The PR aspect of a Cyber Security Incident as per the one described here is the easy bit. Whilst each victim takes the inevitable reputational hit, to date most have got away with issuing the same, templated apology  with associated customer concessions to 'cushion' the blow ! 

Whilst similar stories crop up on an increasingly regular basis, there have been few, high profile, repeat offenders, which is clearly a good thing. My guess is that over time this will change for a number of reasons including complacency on the part of the victims and the tendency for criminals to focus on the prevailing 'low hanging fruit'. 

Second time around the PR teams are going to have to work considerably harder to ally the fears of consumers who may have been impacted.  

So if once is an accident, twice will be considered carelessness rather than a coincidence. 

Now it is worth taking a look at the aviation industry which has become a 'blue print' for intelligence sharing, with the leading aviation authorities, investigating even the most trivial incidents and sharing their findings with operators, maintainers and pilots as relevant. 

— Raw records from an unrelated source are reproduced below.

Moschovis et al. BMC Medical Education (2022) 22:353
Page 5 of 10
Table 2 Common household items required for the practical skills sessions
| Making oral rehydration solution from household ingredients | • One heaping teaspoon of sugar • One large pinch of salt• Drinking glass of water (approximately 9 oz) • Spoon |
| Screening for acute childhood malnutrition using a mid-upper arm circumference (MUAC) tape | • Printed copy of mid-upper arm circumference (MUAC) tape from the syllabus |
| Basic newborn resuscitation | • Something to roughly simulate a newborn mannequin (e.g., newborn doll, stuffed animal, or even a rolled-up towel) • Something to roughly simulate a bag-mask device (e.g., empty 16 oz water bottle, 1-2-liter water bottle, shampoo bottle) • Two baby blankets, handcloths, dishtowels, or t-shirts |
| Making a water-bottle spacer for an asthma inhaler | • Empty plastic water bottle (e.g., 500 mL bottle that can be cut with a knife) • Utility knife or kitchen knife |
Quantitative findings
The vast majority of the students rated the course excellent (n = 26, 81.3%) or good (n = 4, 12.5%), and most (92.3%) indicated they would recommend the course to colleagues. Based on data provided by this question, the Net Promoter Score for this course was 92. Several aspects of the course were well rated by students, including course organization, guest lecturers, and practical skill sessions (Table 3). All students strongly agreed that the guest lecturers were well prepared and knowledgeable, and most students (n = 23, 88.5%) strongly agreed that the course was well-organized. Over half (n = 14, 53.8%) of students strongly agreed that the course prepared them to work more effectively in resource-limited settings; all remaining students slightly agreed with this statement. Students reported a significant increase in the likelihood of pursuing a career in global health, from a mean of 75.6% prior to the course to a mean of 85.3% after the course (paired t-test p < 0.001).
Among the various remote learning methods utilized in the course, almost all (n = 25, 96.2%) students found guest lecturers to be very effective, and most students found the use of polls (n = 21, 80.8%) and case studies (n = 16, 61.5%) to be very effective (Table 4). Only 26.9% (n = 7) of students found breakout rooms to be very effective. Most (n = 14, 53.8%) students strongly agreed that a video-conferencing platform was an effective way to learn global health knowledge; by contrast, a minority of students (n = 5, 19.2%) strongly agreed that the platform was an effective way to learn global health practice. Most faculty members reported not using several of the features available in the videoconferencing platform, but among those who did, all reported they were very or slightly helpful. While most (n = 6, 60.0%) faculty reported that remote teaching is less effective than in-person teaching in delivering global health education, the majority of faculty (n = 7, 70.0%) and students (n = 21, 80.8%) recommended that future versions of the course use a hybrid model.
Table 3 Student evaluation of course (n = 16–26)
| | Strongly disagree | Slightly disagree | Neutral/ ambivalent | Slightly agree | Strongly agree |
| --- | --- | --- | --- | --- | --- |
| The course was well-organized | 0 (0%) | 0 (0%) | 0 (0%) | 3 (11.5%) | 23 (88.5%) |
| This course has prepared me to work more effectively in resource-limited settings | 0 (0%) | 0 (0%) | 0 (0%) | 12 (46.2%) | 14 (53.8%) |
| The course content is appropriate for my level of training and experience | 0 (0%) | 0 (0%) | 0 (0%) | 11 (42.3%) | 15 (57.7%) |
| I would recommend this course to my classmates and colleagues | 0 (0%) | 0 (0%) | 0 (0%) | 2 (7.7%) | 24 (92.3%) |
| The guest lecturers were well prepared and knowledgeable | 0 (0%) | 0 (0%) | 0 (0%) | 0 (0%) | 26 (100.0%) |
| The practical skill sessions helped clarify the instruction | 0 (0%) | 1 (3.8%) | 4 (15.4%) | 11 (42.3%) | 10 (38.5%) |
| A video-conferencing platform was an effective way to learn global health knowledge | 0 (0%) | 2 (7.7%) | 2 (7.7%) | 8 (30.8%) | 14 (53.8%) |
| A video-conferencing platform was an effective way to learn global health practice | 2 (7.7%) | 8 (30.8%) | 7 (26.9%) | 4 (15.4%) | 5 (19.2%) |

From a Cyber perspective the solution will come in the form of monitoring for Indicators of Compromise (IOC), with the sharing of intelligence being critical.  To this end Serengeti from Foregenix, has been developed by our PCI Forensic Investigation (PFI) team to identify the presence of IOCs relevant to POS systems. 

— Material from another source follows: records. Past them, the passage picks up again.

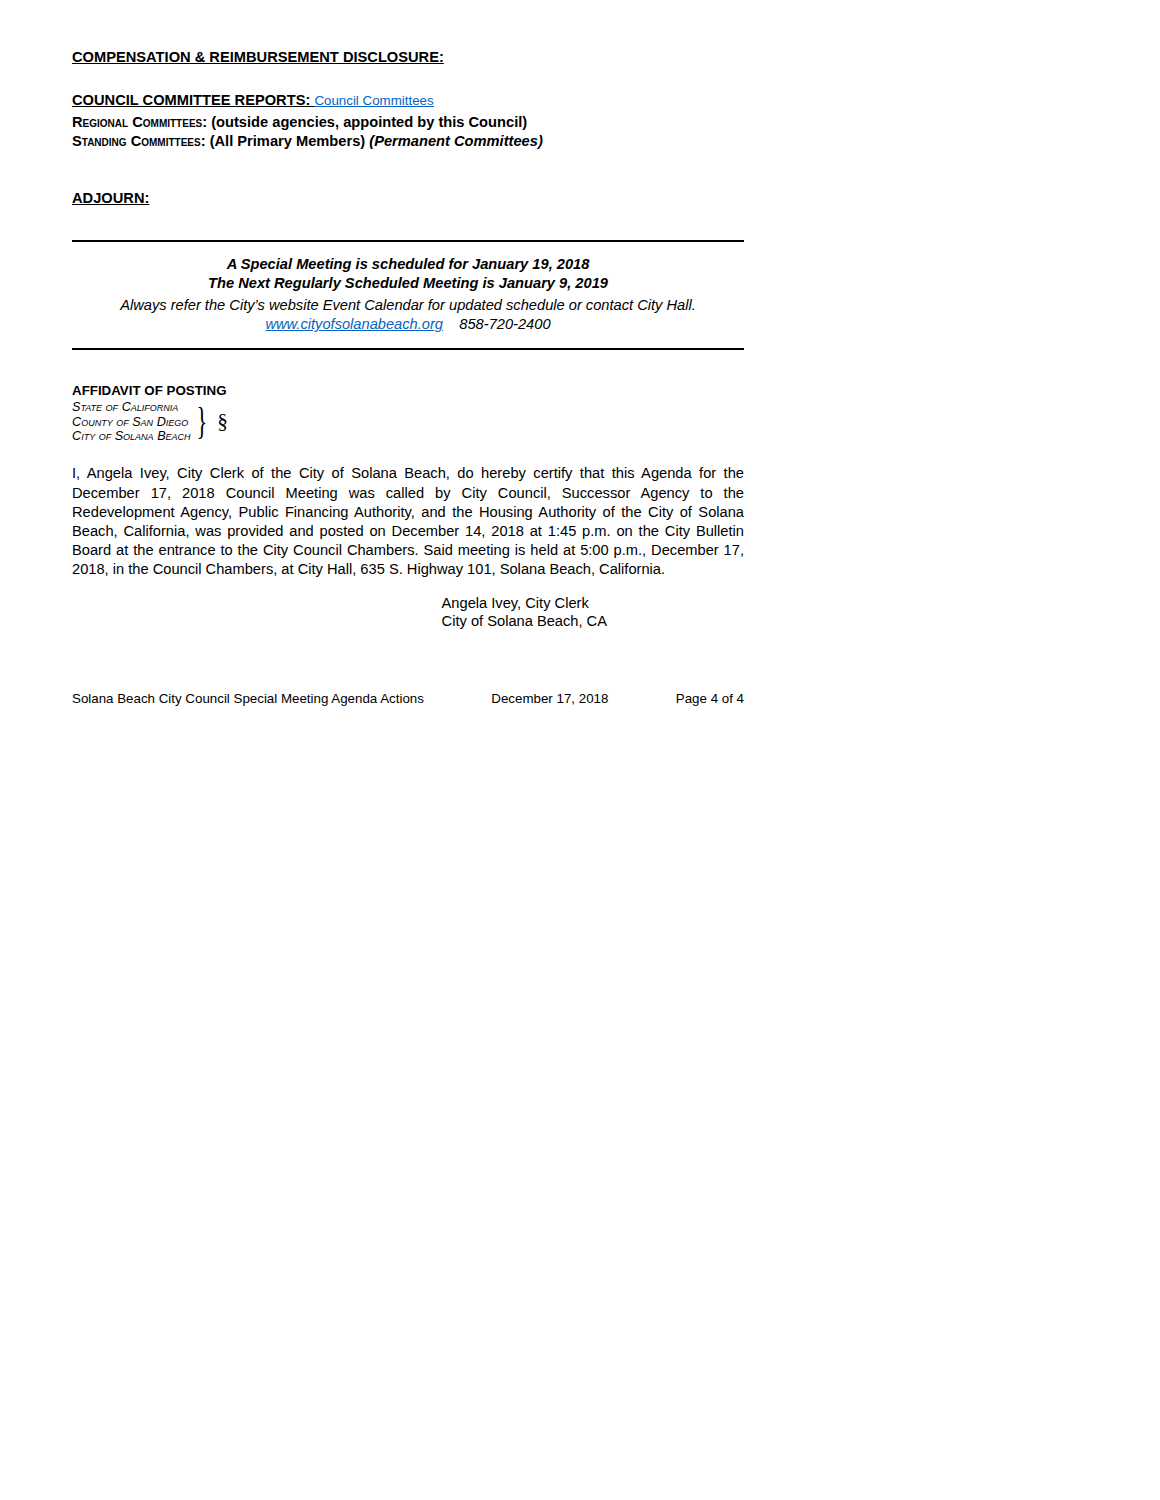COMPENSATION & REIMBURSEMENT DISCLOSURE:
COUNCIL COMMITTEE REPORTS: Council Committees
Regional Committees: (outside agencies, appointed by this Council)
Standing Committees: (All Primary Members) (Permanent Committees)
ADJOURN:
A Special Meeting is scheduled for January 19, 2018
The Next Regularly Scheduled Meeting is January 9, 2019
Always refer the City’s website Event Calendar for updated schedule or contact City Hall.
www.cityofsolanabeach.org 858-720-2400
AFFIDAVIT OF POSTING
State of California
County of San Diego
City of Solana Beach
} §
I, Angela Ivey, City Clerk of the City of Solana Beach, do hereby certify that this Agenda for the December 17, 2018 Council Meeting was called by City Council, Successor Agency to the Redevelopment Agency, Public Financing Authority, and the Housing Authority of the City of Solana Beach, California, was provided and posted on December 14, 2018 at 1:45 p.m. on the City Bulletin Board at the entrance to the City Council Chambers. Said meeting is held at 5:00 p.m., December 17, 2018, in the Council Chambers, at City Hall, 635 S. Highway 101, Solana Beach, California.
Angela Ivey, City Clerk
City of Solana Beach, CA
Solana Beach City Council Special Meeting Agenda Actions December 17, 2018 Page 4 of 4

Rapid deployment as part of our Incident Response Services, accelerates the investigation phase to the point whereby Foregenix can often establish the cause before others have thought of their travel plans! 

Once in situ, Serengeti will monitor and extinguish other instances of the identified attack vector, which rarely exists in isolation.  

A combination of appropriate tools like Serengeti, together with the sharing of IOC intelligence will serve the greater good of the industry and hopefully avoid situations whereby high profile brands have to dream up increasingly elaborate ways of convincing consumers that they still really do care about their personal data.